El acceso más cómodo es, en cualquier caso, el vehículo propio, ya que resulta prácticamente imprescindible para moverse con comodidad entre las aldeas dispersas del municipio y para combinar la visita al monasterio con las rutas de senderismo y los demás atractivos de la comarca. No existe una alternativa de transporte público directa y frecuente hasta el propio monasterio, por lo que quienes viajen sin coche deberán valorar servicios de autobús hasta Forcarei o Lalín y, desde allí, taxi o transporte concertado hasta Aciveiro.

En cuanto a la mejor época para la visita, se recomienda planificarla entre mayo y octubre; al tratarse de un entorno montañoso, conviene llevar ropa de abrigo durante el resto del año, incluso en las jornadas de verano más frescas al atardecer, dado que la altitud del enclave —cercana a los mil metros— hace que las temperaturas puedan descender con rapidez.

Una escapada para los sentidos

El Monasterio de Aciveiro resume en un solo lugar buena parte de lo que hace único al interior de Galicia: piedra románica y gótica cargada de historia, una comunidad monástica que marcó el desarrollo económico y cultural de toda una comarca durante setecientos años, una gastronomía sólida y reconocible, un entorno natural generoso en ríos, bosques y rutas de senderismo, y unos cielos nocturnos que parecen pertenecer a otra época.
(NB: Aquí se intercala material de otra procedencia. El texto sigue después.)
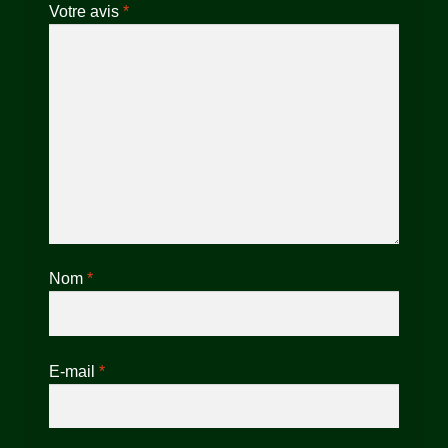
Votre avis
*
Nom
*
E-mail
*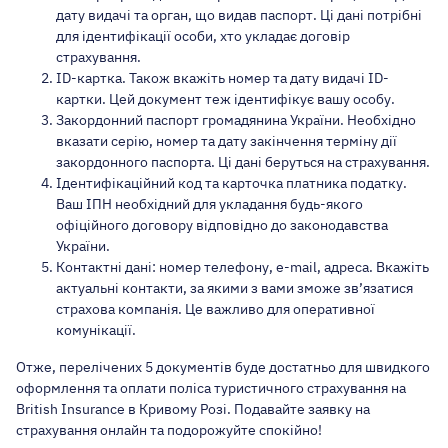
дату видачі та орган, що видав паспорт. Ці дані потрібні
для ідентифікації особи, хто укладає договір
страхування.
ID-картка. Також вкажіть номер та дату видачі ID-
картки. Цей документ теж ідентифікує вашу особу.
Закордонний паспорт громадянина України. Необхідно
вказати серію, номер та дату закінчення терміну дії
закордонного паспорта. Ці дані беруться на страхування.
Ідентифікаційний код та карточка платника податку.
Ваш ІПН необхідний для укладання будь-якого
офіційного договору відповідно до законодавства
України.
Контактні дані: номер телефону, e-mail, адреса. Вкажіть
актуальні контакти, за якими з вами зможе зв’язатися
страхова компанія. Це важливо для оперативної
комунікації.
Отже, перелічених 5 документів буде достатньо для швидкого
оформлення та оплати поліса туристичного страхування на
British Insurance в Кривому Розі. Подавайте заявку на
страхування онлайн та подорожуйте спокійно!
Ya sea como excursión de un día combinada con alguna de las rutas homologadas de la zona, como parada obligada dentro de una ruta patrimonial más amplia por Tabeirós-Terra de Montes, o como escapada de fin de semana con pernocta en el propio hotel-monumento, Aciveiro es una de esas visitas que confirman que el verdadero corazón de Galicia late lejos de las rutas más transitadas, en el silencio de sus montañas y en la memoria de piedra de sus monasterios.